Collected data

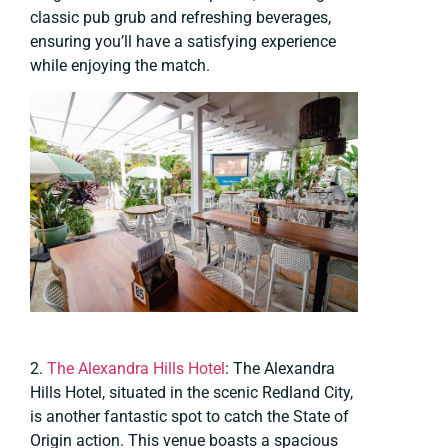
classic pub grub and refreshing beverages,
ensuring you’ll have a satisfying experience
while enjoying the match.
2.
The Alexandra Hills Hotel
: The Alexandra
Hills Hotel, situated in the scenic Redland City,
is another fantastic spot to catch the State of
Origin action. This venue boasts a spacious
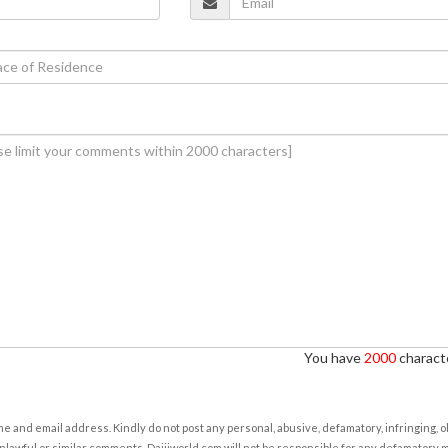
You have
2000
characte
e and email address. Kindly do not post any personal, abusive, defamatory, infringing, 
nlawful or similar comments. Daijiworld.com will not be responsible for any defamatory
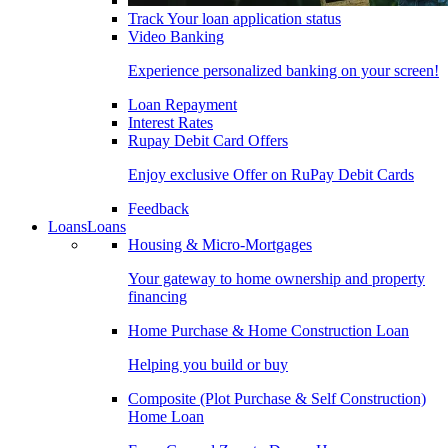
Track Your loan application status
Video Banking
Experience personalized banking on your screen!
Loan Repayment
Interest Rates
Rupay Debit Card Offers
Enjoy exclusive Offer on RuPay Debit Cards
Feedback
Loans
Loans
Housing & Micro-Mortgages
Your gateway to home ownership and property
financing
Home Purchase & Home Construction Loan
Helping you build or buy
Composite (Plot Purchase & Self Construction)
Home Loan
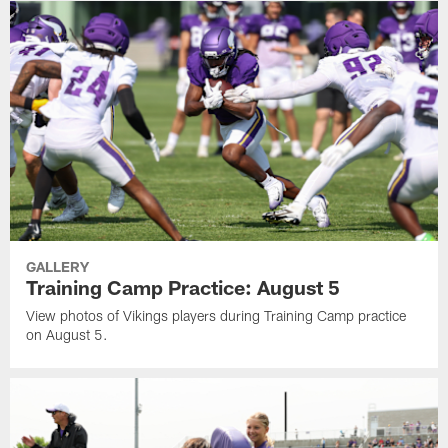
GALLERY
Training Camp Practice: August 5
View photos of Vikings players during Training Camp practice
on August 5.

WORK TO BE COMPLETED:
Find the line that contains "Helping you build or buy", then write out that line and every line after it through the end of the records, exactly. Leave the pictures out.

EXERCISE RESULT:
Helping you build or buy
Composite (Plot Purchase & Self Construction)
Home Loan
GALLERY
Training Camp Practice: August 5
View photos of Vikings players during Training Camp practice
on August 5.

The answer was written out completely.